In 2023, Ukrainian Yurii S. killed 23-year-old Darren van Velsen in a drink-driving accident. For this, Yurii S. was sentenced to 3.5 years of imprisonment. Nevertheless, for social reasons - the main being his wife's pregnancy - he was released from pre-trial detention and allowed to await his trial in freedom. Since his release, however, the man has disappeared without a trace. Sanne Struijk, professor of Penal Law at Erasmus School of Law, discusses the system of pre-trial detention in De Telegraaf. 

The case of Yurii S. has caused great frustration for Darren's relatives. Therefore, the question arises: how can a convict be given the opportunity to flee?

Suspension order

A major point of criticism in this case was that the court, in its ruling at a so-called pro forma hearing, decided to suspend Yurii S.'s pre-trial detention but, while doing so, made no clear decision on whether to lift the suspension order later. A suspension order means that a suspect can remain at liberty until all proceedings are completed. Even if conviction has already been ruled and the accused appeals, he can await his further trial at liberty. This was the case for Yurii S. who was allowed to await his appeal in freedom, despite his sentence of 3.5 years of imprisonment. The court weighed the accused's personal circumstances, including his partner's pregnancy, more heavily than the potential flight risk. However, when the detention order was issued only months later, Yurii S. was untraceable. How is this possible and, more importantly, how can it be prevented?

Does bail offer a solution?

In other countries, such as the United States, bail is regularly used in cases of suspension of pre-trial detention. A bail is a financial deposit paid by a defendant to be allowed to remain at liberty pending trial. The idea behind bail is that a defendant puts down money as a guarantee that they will comply with the conditions of the trial, such as appearing at hearings. If the defendant does not comply with the conditions, bail can be withheld by the court. In the Netherlands, the possibility of releasing a suspect on bail also exists. However, judges are often reluctant, partly because it is difficult to find a suitable case.
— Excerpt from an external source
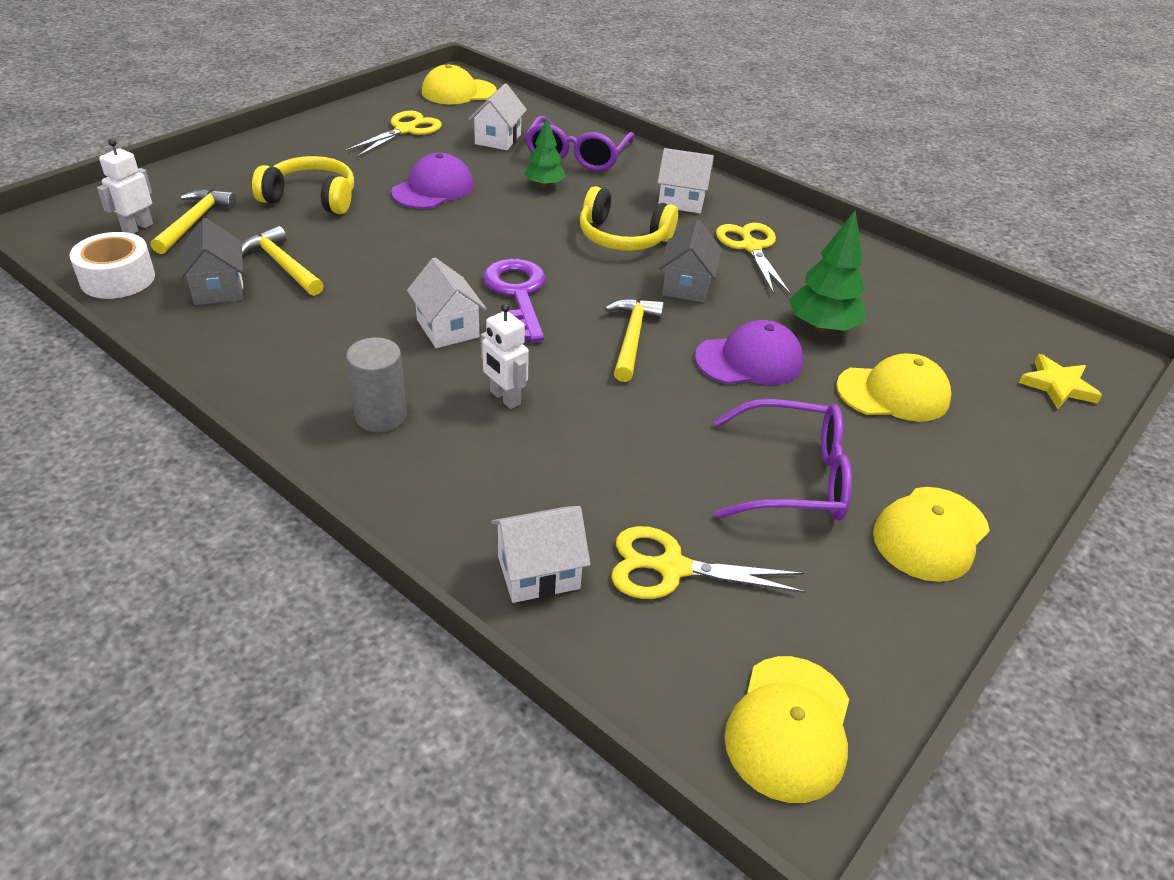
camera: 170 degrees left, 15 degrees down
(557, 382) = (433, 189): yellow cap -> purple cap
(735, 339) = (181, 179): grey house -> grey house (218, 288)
Struijk explains that in the Netherlands, the system of pre-trial detention is strictly regulated. Judges first assess whether there is a case and grounds for pre-trial detention. They also consider whether there are serious objections against the suspect. All this determines whether the suspect can be detained during the proceedings.  Only then is it considered whether the suspect should also be detained, or whether it is appropriate to suspend pre-trial detention, possibly subject to conditions such as the payment of bail. In this context, Struijk also points to the anticipation requirement that judges must consider in their decision. The anticipation requirement means that pre-trial detention can only be ordered if the expected sentence is at least as long as the length of pre-trial detention. “For example, if someone will not receive a sentence of more than two years in prison on appeal, it is legally difficult to justify keeping them in pre-trial detention for three years”, Struijk explains.

The paradox

In De Telegraaf, Struijk argues that there is a paradox: “It feels strange to first decide that someone should be detained on legal grounds, and then still investigate whether they can be released against, for example, payment of bail. This sequence helps explain why the Netherlands leads in the number of people in pre-trial detention. We would have to fundamentally reverse our system if we want to apply bail more often. The starting point should then be that suspects await their trial at liberty, unless there are compelling reasons to detain them.”